HendrikThePendric commented 5 years ago

Alternatively, we could add it as a decisions section. You could argue the case for both....

janhenrikoverland commented 5 years ago

I noticed the same thing some time ago and have added to and returned the same object in reduce iterations since then.

However, a guy called Sigurd Schneider from the v8 team had a presentation at last year's Web Rebels in Oslo (Edoardo, Jennifer, Viktor and I were there) and he was pretty clear that: "you write simple code, we fix the performance".

I still think we should go with the clunky one though. The perf difference is just too huge to ignore right now.

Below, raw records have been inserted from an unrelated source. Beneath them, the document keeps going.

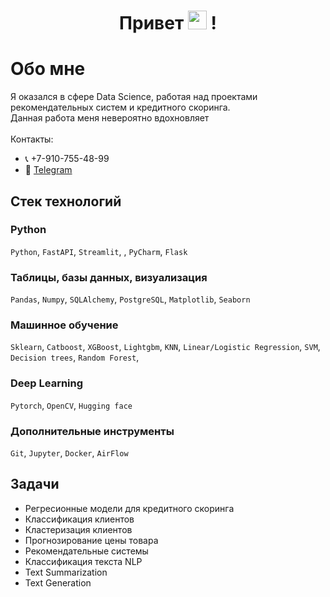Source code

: <h1 align="center" >Привет  <img src="https://media.giphy.com/media/hvRJCLFzcasrR4ia7z/giphy.gif" width="30px"> ! </h1>


# Обо мне
Я оказался в сфере Data Science, работая над проектами рекомендательных систем и кредитного скоринга. <br/>
Данная работа меня невероятно вдохновляет <br/><br/>
Контакты:
* 📞 +7-910-755-48-99
* 📲 [Telegram](https://t.me/Kuzia45)
## Стек технологий
### Python 
`Python`, `FastAPI`, `Streamlit`, , `PyCharm`, `Flask`
### Таблицы, базы данных, визуализация
`Pandas`, `Numpy`, `SQLAlchemy`, `PostgreSQL`, `Matplotlib`, `Seaborn`
### Машинное обучение
`Sklearn`, `Catboost`, `XGBoost`, `Lightgbm`, `KNN`, `Linear/Logistic Regression`, `SVM`, `Decision trees`, `Random Forest`, 
### Deep Learning
`Pytorch`, `OpenCV`, `Hugging face`
### Дополнительные инструменты
`Git`, `Jupyter`, `Docker`, `AirFlow`
## Задачи
- Регресионные модели для кредитного скоринга
- Классификация клиентов
- Кластеризация клиентов
- Прогнозирование цены товара
- Рекомендательные системы
- Классификация текста NLP
- Text Summarization
- Text Generation
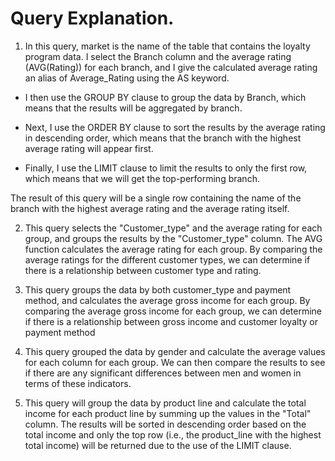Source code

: # Query Explanation.
1. In this query, market is the name of the table that contains the loyalty program data. I select the Branch column and the average rating (AVG(Rating)) for each branch, and I give the calculated average rating an alias of Average_Rating using the AS keyword.

- I then use the GROUP BY clause to group the data by Branch, which means that the results will be aggregated by branch.

- Next, I use the ORDER BY clause to sort the results by the average rating in descending order, which means that the branch with the highest average rating will appear first.

- Finally, I use the LIMIT clause to limit the results to only the first row, which means that we will get the top-performing branch.

The result of this query will be a single row containing the name of the branch with the highest average rating and the average rating itself.

2. This query selects the "Customer_type" and the average rating for each group, and groups the results by the "Customer_type" column. The AVG function calculates the average rating for each group. By comparing the average ratings for the different customer types, we can determine if there is a relationship between customer type and rating.

3. This query groups the data by both customer_type and payment method, and calculates the average gross income for each group. By comparing the average gross income for each group, we can determine if there is a relationship between gross income and customer loyalty or payment method

4. This query grouped the data by gender and calculate the average values for each column for each group. We can then compare the results to see if there are any significant differences between men and women in terms of these indicators.

5. This query will group the data by product line and calculate the total income for each product line by summing up the values in the "Total" column. The results will be sorted in descending order based on the total income and only the top row (i.e., the product_line with the highest total income) will be returned due to the use of the LIMIT clause.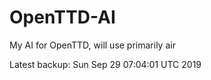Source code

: # OpenTTD-AI
My AI for OpenTTD, will use primarily air

Latest backup: Sun Sep 29 07:04:01 UTC 2019
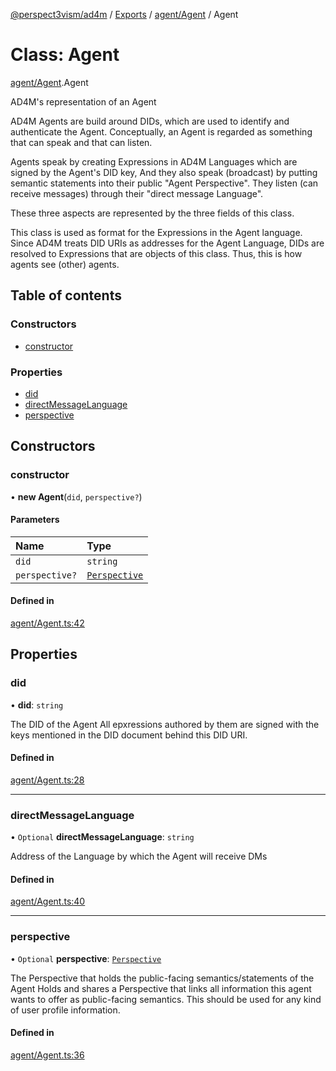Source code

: [@perspect3vism/ad4m](../README.md) / [Exports](../modules.md) / [agent/Agent](../modules/agent_Agent.md) / Agent

# Class: Agent

[agent/Agent](../modules/agent_Agent.md).Agent

AD4M's representation of an Agent

AD4M Agents are build around DIDs, which are used to identify and authenticate the Agent.
Conceptually, an Agent is regarded as something that can speak and that can listen.

Agents speak by creating Expressions in AD4M Languages which are signed by the Agent's DID key,
And they also speak (broadcast) by putting semantic statements into their public "Agent Perspective".
They listen (can receive messages) through their "direct message Language".

These three aspects are represented by the three fields of this class.

This class is used as format for the Expressions in the Agent language.
Since AD4M treats DID URIs as addresses for the Agent Language,
DIDs are resolved to Expressions that are objects of this class.
Thus, this is how agents see (other) agents.

## Table of contents

### Constructors

- [constructor](agent_Agent.Agent.md#constructor)

### Properties

- [did](agent_Agent.Agent.md#did)
- [directMessageLanguage](agent_Agent.Agent.md#directmessagelanguage)
- [perspective](agent_Agent.Agent.md#perspective)

## Constructors

### constructor

• **new Agent**(`did`, `perspective?`)

#### Parameters

| Name | Type |
| :------ | :------ |
| `did` | `string` |
| `perspective?` | [`Perspective`](perspectives_Perspective.Perspective.md) |

#### Defined in

[agent/Agent.ts:42](https://github.com/perspect3vism/ad4m-executor/blob/5a19b63d/core/src/agent/Agent.ts#L42)

## Properties

### did

• **did**: `string`

The DID of the Agent
All epxressions authored by them are signed with the keys mentioned
in the DID document behind this DID URI.

#### Defined in

[agent/Agent.ts:28](https://github.com/perspect3vism/ad4m-executor/blob/5a19b63d/core/src/agent/Agent.ts#L28)

___

### directMessageLanguage

• `Optional` **directMessageLanguage**: `string`

Address of the Language by which the Agent will receive DMs

#### Defined in

[agent/Agent.ts:40](https://github.com/perspect3vism/ad4m-executor/blob/5a19b63d/core/src/agent/Agent.ts#L40)

___

### perspective

• `Optional` **perspective**: [`Perspective`](perspectives_Perspective.Perspective.md)

The Perspective that holds the public-facing semantics/statements of the Agent 
Holds and shares a Perspective that links all information
this agent wants to offer as public-facing semantics.
This should be used for any kind of user profile information.

#### Defined in

[agent/Agent.ts:36](https://github.com/perspect3vism/ad4m-executor/blob/5a19b63d/core/src/agent/Agent.ts#L36)
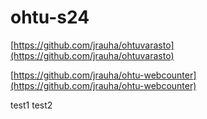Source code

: # ohtu-s24

[https://github.com/jrauha/ohtuvarasto](https://github.com/jrauha/ohtuvarasto)

[https://github.com/jrauha/ohtu-webcounter](https://github.com/jrauha/ohtu-webcounter)

test1
test2
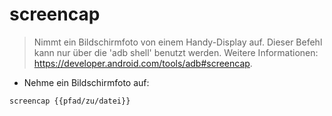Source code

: # screencap

> Nimmt ein Bildschirmfoto von einem Handy-Display auf.
> Dieser Befehl kann nur über die 'adb shell' benutzt werden.
> Weitere Informationen: <https://developer.android.com/tools/adb#screencap>.

- Nehme ein Bildschirmfoto auf:

`screencap {{pfad/zu/datei}}`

varl commented 5 years ago

Now currently this is just a GitHub issue, but you mention it should be a gotcha. Shall I write a PR that adds a summary of this discussion to the gotchas section?

Alternatively, we could add it as a decisions section. You could argue the case for both....

Absolutely. I consider this more of a gotcha than something we want to enforce through a decision in large part based on the quote @janhenrikoverland provided:

"you write simple code, we fix the performance"

As a general rule I think it is heavy-handed to say never use object spread in a reduce function, because the problem is bound by the data set.

If we have 10'000 elements to reduce over and we run it on a field validation on every keystroke, it is important to maximise performance.

Yet if we have 10 elements, and we are able to cache the result? The more readable version might be the superiour choice, in that case.

So I think this is a "gotcha" we should have in mind, rather than a decision ("law") we can unilaterally apply to our entire code base in every situation.